2. Electrolytic refining of metals.
Impure metals can be purified by electrolysis. In an electrolytic cell the anode is made from the crude metal needing to be purified, the cathode from the purified metal. The electrode potential is selected to ensure the very selective reduction of the metal at the cathode.
During the transfer of the metal from the impure metal of the positively charged anode to the negatively charged cathode the impurities remain behind in the electrolyte solution. The electrolyte is chosen according to which element is to be purified. For Cu, Ag, Au and Pt, aqueous solutions are used, whereas for Na, Mg, Ca and Al molten salts are employed.
Illustration R20 illustrates the electrolytic refining of copper. Impure copper is the anode, pure copper the cathode and an aqueous mixture of sulphuric acid and copper sulphate is the electrolyte. The electrode potential is carefully selected so that only copper is reduced at the cathode.

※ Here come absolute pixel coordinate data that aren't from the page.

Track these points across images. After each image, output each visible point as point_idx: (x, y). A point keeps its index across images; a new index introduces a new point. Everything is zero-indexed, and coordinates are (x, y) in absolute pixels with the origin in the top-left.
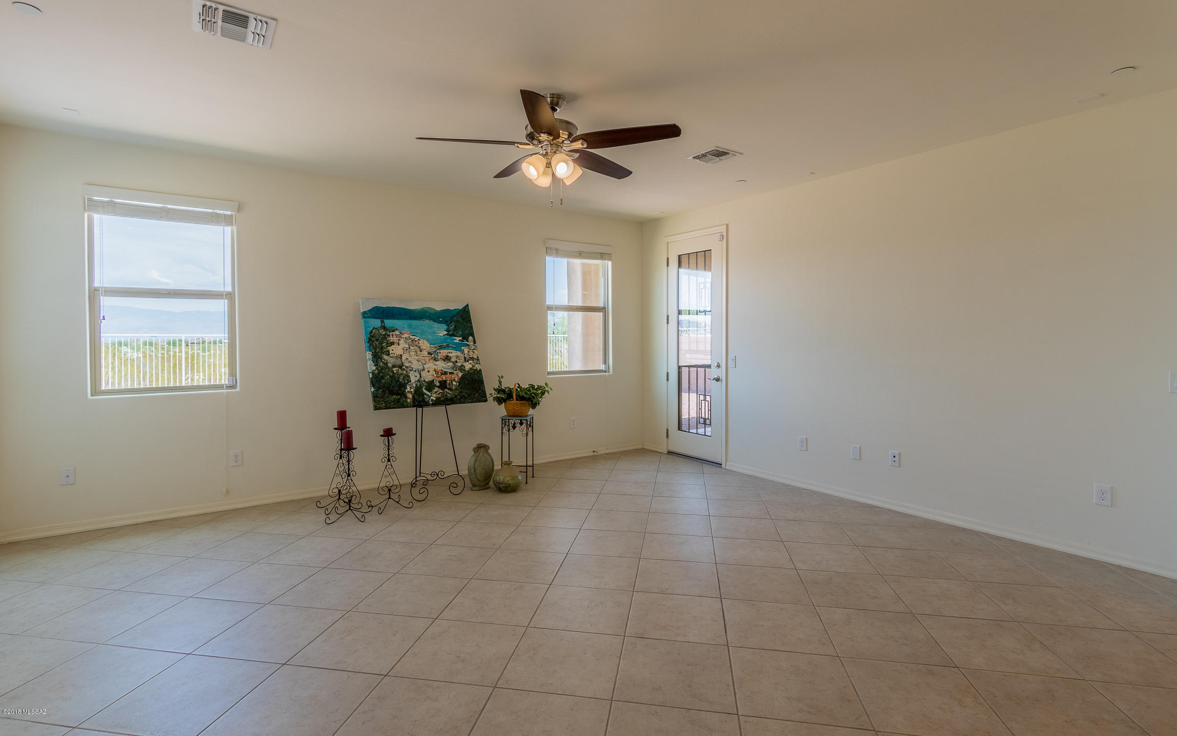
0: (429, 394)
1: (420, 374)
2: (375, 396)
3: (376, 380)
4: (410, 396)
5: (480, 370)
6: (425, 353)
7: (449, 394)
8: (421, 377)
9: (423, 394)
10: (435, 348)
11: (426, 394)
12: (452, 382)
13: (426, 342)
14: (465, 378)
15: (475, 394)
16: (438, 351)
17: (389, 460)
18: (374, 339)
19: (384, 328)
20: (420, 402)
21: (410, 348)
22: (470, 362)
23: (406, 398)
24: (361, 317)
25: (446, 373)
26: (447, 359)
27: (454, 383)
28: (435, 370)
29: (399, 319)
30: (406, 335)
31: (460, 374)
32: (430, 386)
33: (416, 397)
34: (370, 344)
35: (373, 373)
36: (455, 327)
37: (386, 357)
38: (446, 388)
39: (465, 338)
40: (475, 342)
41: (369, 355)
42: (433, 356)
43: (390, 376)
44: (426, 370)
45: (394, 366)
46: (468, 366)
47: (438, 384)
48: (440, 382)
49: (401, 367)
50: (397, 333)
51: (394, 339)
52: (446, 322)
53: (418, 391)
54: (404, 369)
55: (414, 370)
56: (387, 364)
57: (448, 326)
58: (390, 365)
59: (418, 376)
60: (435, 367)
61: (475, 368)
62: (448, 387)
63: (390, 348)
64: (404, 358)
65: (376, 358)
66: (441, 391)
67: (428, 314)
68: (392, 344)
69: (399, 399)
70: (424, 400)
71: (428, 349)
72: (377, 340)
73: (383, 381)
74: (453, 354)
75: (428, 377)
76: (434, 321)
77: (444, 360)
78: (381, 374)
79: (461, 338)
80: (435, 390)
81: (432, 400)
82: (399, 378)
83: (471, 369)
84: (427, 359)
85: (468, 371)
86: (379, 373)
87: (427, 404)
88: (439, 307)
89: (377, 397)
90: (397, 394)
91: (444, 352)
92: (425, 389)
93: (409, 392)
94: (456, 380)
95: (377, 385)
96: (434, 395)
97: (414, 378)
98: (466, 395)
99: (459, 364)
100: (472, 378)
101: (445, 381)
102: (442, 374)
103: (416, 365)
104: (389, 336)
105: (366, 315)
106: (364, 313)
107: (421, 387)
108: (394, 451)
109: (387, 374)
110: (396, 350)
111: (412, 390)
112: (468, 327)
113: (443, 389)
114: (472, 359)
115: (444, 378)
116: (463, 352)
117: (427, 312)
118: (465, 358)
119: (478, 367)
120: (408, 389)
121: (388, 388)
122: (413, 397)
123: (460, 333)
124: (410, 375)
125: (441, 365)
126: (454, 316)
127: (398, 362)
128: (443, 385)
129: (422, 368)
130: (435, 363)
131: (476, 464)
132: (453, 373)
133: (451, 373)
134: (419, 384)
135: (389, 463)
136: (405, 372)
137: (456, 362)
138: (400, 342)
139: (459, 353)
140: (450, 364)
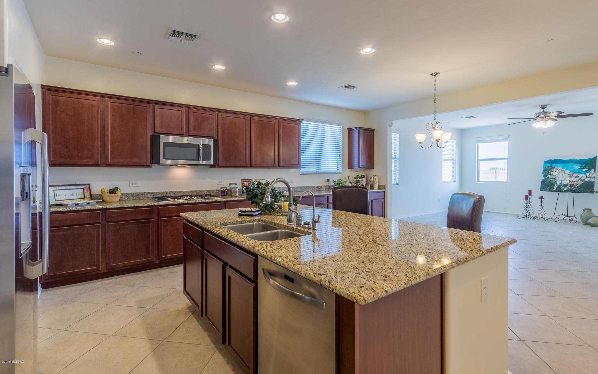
0: (564, 188)
1: (562, 181)
2: (541, 187)
3: (543, 182)
4: (555, 188)
5: (594, 182)
6: (567, 175)
7: (573, 189)
8: (562, 182)
9: (561, 188)
10: (572, 173)
11: (562, 188)
12: (576, 185)
13: (568, 171)
14: (583, 184)
15: (587, 190)
16: (573, 174)
17: (542, 206)
18: (546, 170)
19: (551, 166)
20: (559, 190)
21: (560, 173)
22: (589, 178)
23: (553, 188)
24: (543, 163)
25: (574, 182)
26: (577, 177)
27: (577, 185)
28: (569, 181)
29: (558, 163)
30: (559, 169)
31: (582, 183)
32: (565, 186)
33: (558, 189)
34: (544, 172)
35: (542, 180)
36: (585, 165)
37: (549, 176)
38: (573, 187)
39: (590, 169)
40: (595, 171)
41: (543, 175)
42: (570, 176)
43: (549, 182)
44: (565, 180)
45: (551, 179)
46: (587, 180)
47: (569, 185)
48: (570, 184)
49: (554, 179)
50: (556, 168)
51: (554, 170)
52: (581, 164)
53: (559, 187)
54: (555, 180)
55: (560, 180)
56: (549, 178)
57: (582, 165)
58: (550, 178)
59: (561, 182)
60: (570, 179)
61: (591, 181)
62: (574, 186)
63: (551, 173)
64: (556, 176)
65: (545, 176)
66: (570, 187)
67: (572, 161)
68: (553, 171)
69: (550, 189)
70: (561, 190)
71: (569, 173)
72: (547, 170)
73: (546, 183)
74: (580, 175)
75: (565, 182)
76: (575, 163)
77: (575, 177)
78: (545, 181)
79: (587, 170)
80: (567, 187)
81: (564, 190)
82: (552, 182)
83: (588, 181)
84: (567, 177)
85: (587, 182)
86: (545, 180)
87: (562, 191)
88: (579, 158)
89: (542, 187)
90: (550, 187)
91: (576, 175)
92: (563, 186)
93: (555, 187)
94: (579, 184)
95: (543, 184)
96: (566, 189)
97: (558, 183)
98: (582, 190)
99: (582, 179)
100: (588, 184)
101: (573, 184)
102: (572, 182)
103: (561, 178)
104: (552, 169)
105: (545, 162)
106: (544, 162)
107: (561, 186)
108: (543, 203)
109: (548, 181)
110: (554, 173)
111: (557, 186)
112: (593, 165)
113: (571, 187)
114: (591, 177)
115: (573, 183)
116: (586, 175)
117: (572, 160)
118: (587, 177)
119: (593, 180)
120: (555, 186)
121: (547, 185)
122: (556, 189)
123: (587, 168)
124: (557, 182)
125: (573, 179)
126: (586, 161)
127: (554, 177)
128: (572, 186)
129: (563, 179)
130: (570, 178)
131: (583, 214)
132: (578, 182)
133: (576, 182)
134: (560, 184)
135: (542, 207)
136: (555, 181)
137: (581, 178)
138: (556, 171)
139: (584, 175)
140: (578, 179)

This is the most important method of copper purification, producing 100,000 tons of purified Cu per year. It is based on the following considerations:

  • Ag, Au and Pt, all precious metals, have a lower reduction potential than Cu. They are not oxidised to ions at the anode. As the copper ions are formed, the anode crumbles away allowing the precious metal impurities to fall as sludge to the bottom of the cell.
  • Sn, Bi and Sb have a larger reduction potential than Cu. They are therefore oxidised at the anode but their ions react with the electrolyte to form insoluble oxides and hydroxides. These are also deposited in the sludge.
  • Pb is also oxidised, but forms insoluble PbSO4, which again sinks into the sludge.
  • Fe, Ni, Co and Sn are oxidised at the anode, but remain as ions in the electrolyte. This is a consequence of the careful choice of electrode potential, which ensures that only the copper ions are reduced at the cathode, the other metal ions needing a higher electrode potential to be reduced.

Electrolytic methods are also used to recover the precious metals from the anodic sludge.